The HTML templates, CSS, images and javascript files used by DapperDox are known as assets. Assets that collectively provide a particular look-and-feel are known as a theme.
By providing local assets, individual files can be overridden or customised to tailor DapperDox's presentation to meet your requirements, alternatively an entire theme can be created and imported into DapperDox.
If you provide local asset files, these are placed in the same assets directory structure as your authored content and guides.
DapperDox is directed to your local assets through the -assets-dir
configuration option. These assets work within, and perhaps customise, the theme that you are
using.
For details on what asset files you can and should override, refer to the section on customisation.
To switch themes, pass DapperDox the -theme
configuration
option giving the name of the theme you want to use. For example, select to the
sectionbar
theme
(see built-in themes) with the option:
-theme=sectionbar
DapperDox ships with two built-in themes.
default
sectionbar
Both these themes are built using bootstrap, as this is one of the most flexible, well documented and well understood frameworks, making these themes simple to customise and extend.
This theme combines the navigation for reference documentation and authored guides into a single page side-navigation.
This theme separates the reference documentation from the authored guides for a specification, and provides a navigation bar at the top of the screen to allow the user to switch between the guide and reference sections. The page side-navigation provides navigation within the current section.
Overtime the DapperDox team and third parties will release additional themes. Once such example is the GOV.UK theme, produced by CompaniesHouse. This is available from their GitHub repository.

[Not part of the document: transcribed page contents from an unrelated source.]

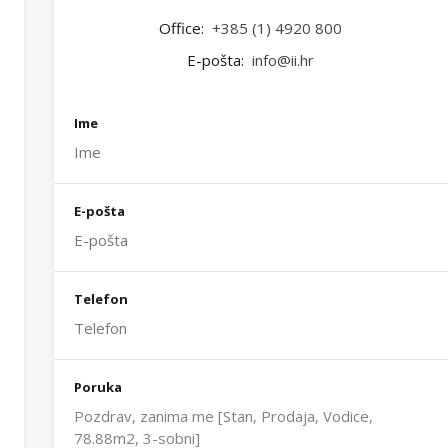
Office:
+385 (1) 4920 800
E-pošta:
info@ii.hr
Ime
E-pošta
Telefon
Poruka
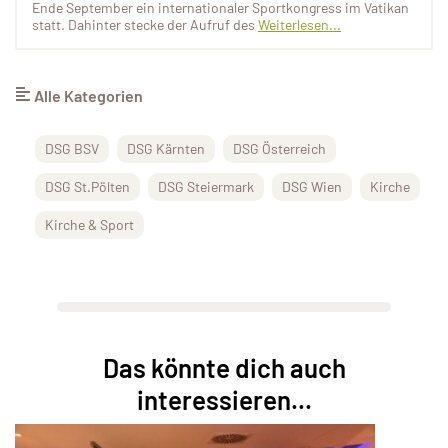
Ende September ein internationaler Sportkongress im Vatikan
statt. Dahinter stecke der Aufruf des
Weiterlesen...
Alle Kategorien
DSG BSV
DSG Kärnten
DSG Österreich
DSG St.Pölten
DSG Steiermark
DSG Wien
Kirche
Kirche & Sport
Das könnte dich auch
interessieren...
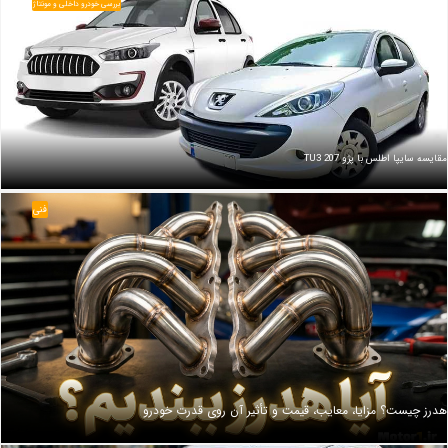
بررسی خودرو داخلی و مونتاژ
مقایسه سایپا اطلس با پژو 207 TU3
فنی
هدرز چیست؟ مزایا، معایب، قیمت و تأثیر آن روی قدرت خودرو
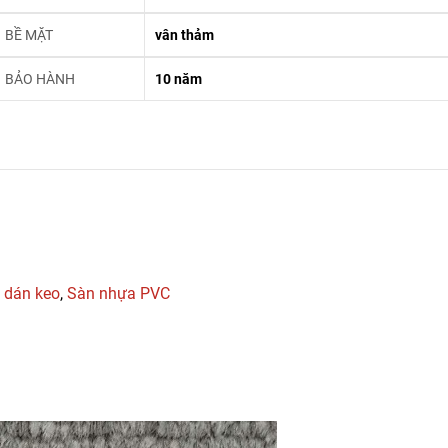
BỀ MẶT
vân thảm
BẢO HÀNH
10 năm
 dán keo
,
Sàn nhựa PVC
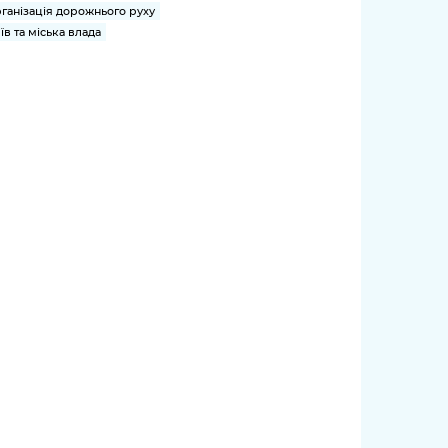
ганізація дорожнього руху
їв та міська влада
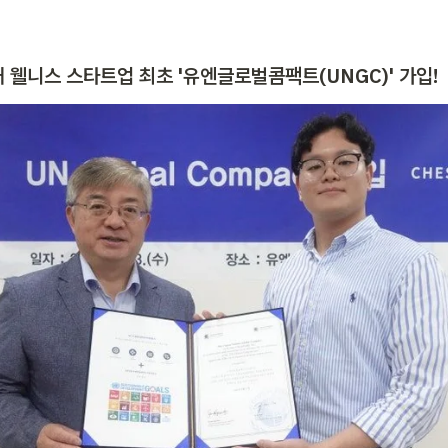
국내 웰니스 스타트업 최초 '유엔글로벌콤팩트(UNGC)' 가입!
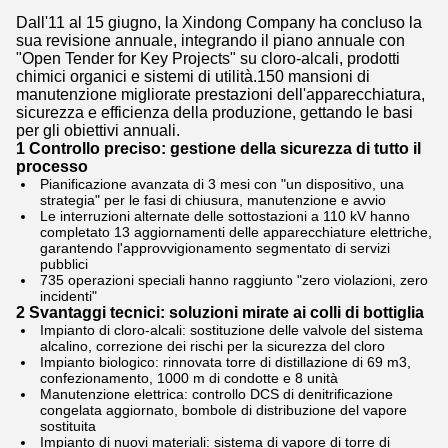
Dall'11 al 15 giugno, la Xindong Company ha concluso la
sua revisione annuale, integrando il piano annuale con
"Open Tender for Key Projects" su cloro-alcali, prodotti
chimici organici e sistemi di utilità.150 mansioni di
manutenzione migliorate prestazioni dell'apparecchiatura,
sicurezza e efficienza della produzione, gettando le basi
per gli obiettivi annuali.
1 Controllo preciso: gestione della sicurezza di tutto il
processo
Pianificazione avanzata di 3 mesi con "un dispositivo, una
strategia" per le fasi di chiusura, manutenzione e avvio
Le interruzioni alternate delle sottostazioni a 110 kV hanno
completato 13 aggiornamenti delle apparecchiature elettriche,
garantendo l'approvvigionamento segmentato di servizi
pubblici
735 operazioni speciali hanno raggiunto "zero violazioni, zero
incidenti"
2 Svantaggi tecnici: soluzioni mirate ai colli di bottiglia
Impianto di cloro-alcali: sostituzione delle valvole del sistema
alcalino, correzione dei rischi per la sicurezza del cloro
Impianto biologico: rinnovata torre di distillazione di 69 m3,
confezionamento, 1000 m di condotte e 8 unità
Manutenzione elettrica: controllo DCS di denitrificazione
congelata aggiornato, bombole di distribuzione del vapore
sostituita
Impianto di nuovi materiali: sistema di vapore di torre di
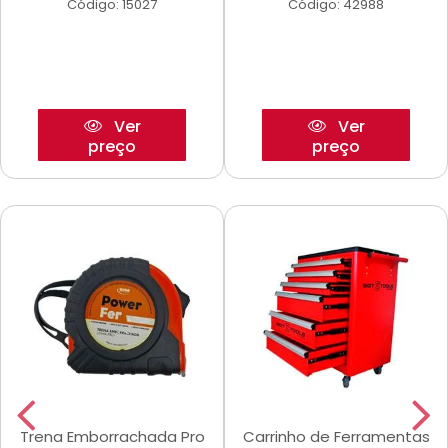
Código: 15027
Código: 42988
Ver
Ver
preço
preço
Trena Emborrachada Pro
Carrinho de Ferramentas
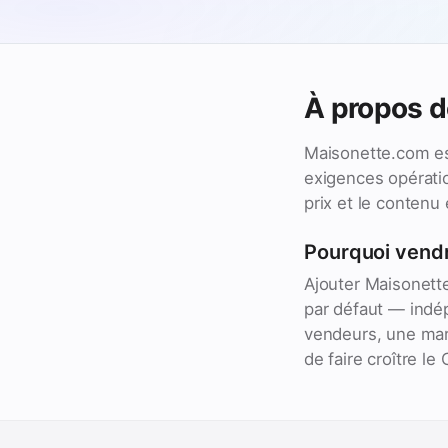
À propos 
Maisonette.com es
exigences opératio
prix et le contenu
Pourquoi vend
Ajouter Maisonett
par défaut — indé
vendeurs, une mar
de faire croître le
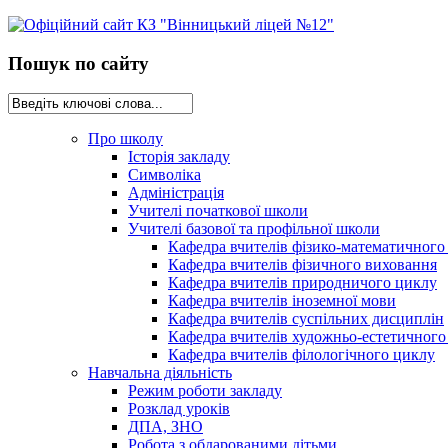
Пошук по сайту
Про школу
Історія закладу
Символіка
Адміністрація
Учителі початкової школи
Учителі базової та профільної школи
Кафедра вчителів фізико-математичного
Кафедра вчителів фізичного виховання
Кафедра вчителів природничого циклу
Кафедра вчителів іноземної мови
Кафедра вчителів суспільних дисциплін
Кафедра вчителів художньо-естетичного
Кафедра вчителів філологічного циклу
Навчальна діяльність
Режим роботи закладу
Розклад уроків
ДПА, ЗНО
Робота з обдарованими дітьми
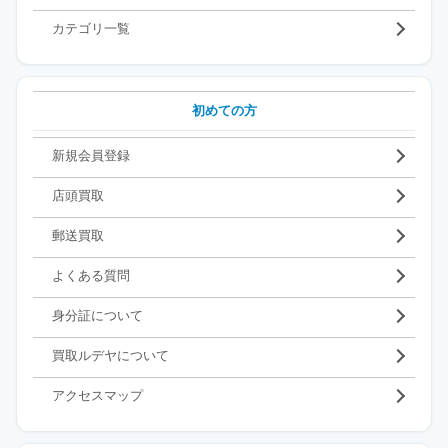
カテゴリ一覧
初めての方
新規会員登録
店頭買取
郵送買取
よくある質問
身分証について
買取ルデヤについて
アクセスマップ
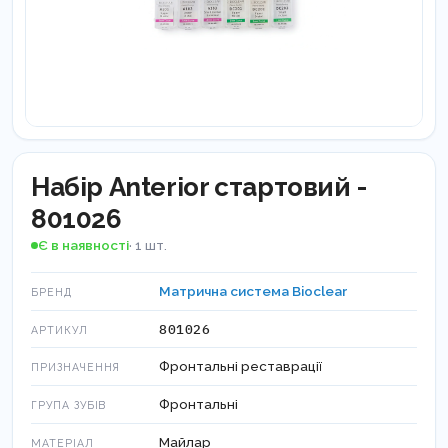
Набір Anterior стартовий -
801026
Є в наявності
· 1 шт.
Матрична система Bioclear
БРЕНД
801026
АРТИКУЛ
Фронтальні реставрації
ПРИЗНАЧЕННЯ
Фронтальні
ГРУПА ЗУБІВ
Майлар
МАТЕРІАЛ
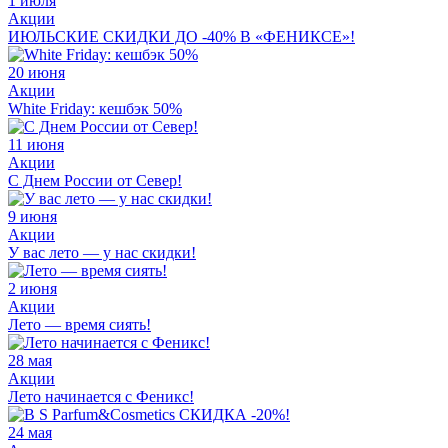
1 июля
Акции
ИЮЛЬСКИЕ СКИДКИ ДО -40% В «ФЕНИКСЕ»!
20 июня
Акции
White Friday: кешбэк 50%
11 июня
Акции
С Днем России от Север!
9 июня
Акции
У вас лето — у нас скидки!
2 июня
Акции
Лето — время сиять!
28 мая
Акции
Лето начинается с Феникс!
24 мая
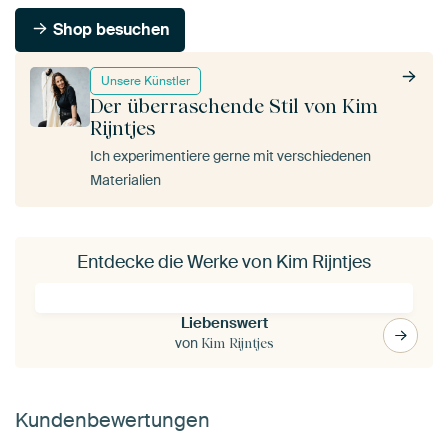
Shop besuchen
Unsere Künstler
Der überraschende Stil von Kim
Rijntjes
Ich experimentiere gerne mit verschiedenen
Materialien
Entdecke die Werke von Kim Rijntjes
Liebenswert
von
Kim Rijntjes
Kundenbewertungen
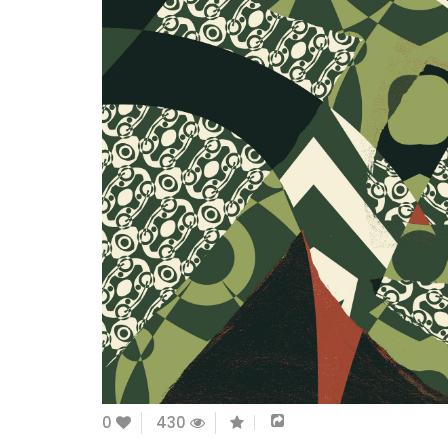
0
430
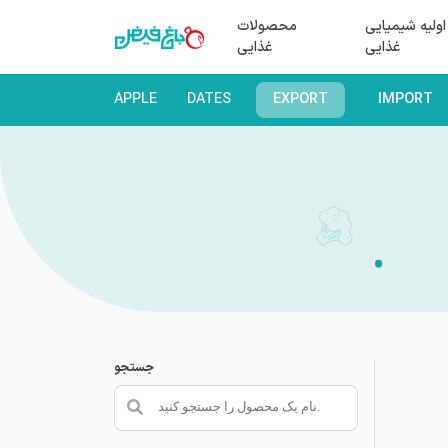
اولیه شیمیایی
محصولات
غذایی
غذایی
APPLE
DATES
EXPORT
IMPORT
جستجو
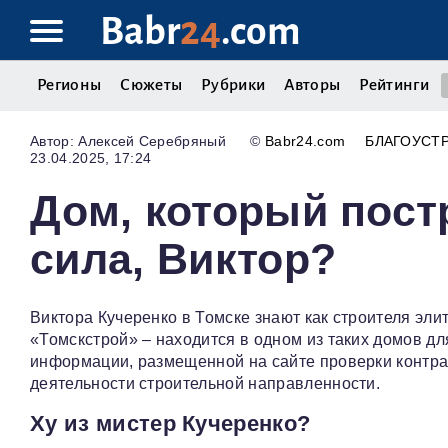
Babr
24
.com
Регионы
Сюжеты
Рубрики
Авторы
Рейтинги
Алексей Серебряный
©
Babr24.com
БЛАГОУСТ
23.04.2025, 17:24
Дом, который пост
сила, Виктор?
Виктора Кучеренко в Томске знают как строителя эл
«Томскстрой» – находится в одном из таких домов дл
информации, размещенной на сайте проверки контра
деятельности строительной направленности.
Ху из мистер Кучеренко?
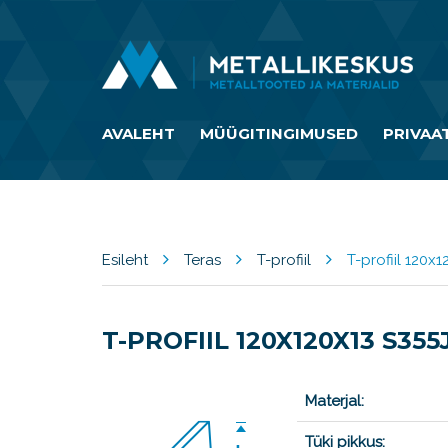
AVALEHT
MÜÜGITINGIMUSED
PRIVAA
Esileht
Teras
T-profiil
T-profiil 120x
T-PROFIIL 120X120X13 S355
Materjal:
Tüki pikkus:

Other themes are available, search for dapperdox-theme
on GitHub or your favourite search
(see Dapperdox themes on GitHub).
If you are providing your own themes, either created yourself or downloaded, then they
should be placed within a common directory and DapperDox configured to look for them there.
To do this, pass DapperDox the -theme-dir
configuration
option.
DapperDox will fall back to its default theme to find any asset files not provided by an imported theme.
For details on using and creating new themes, refer to the section on creating a theme.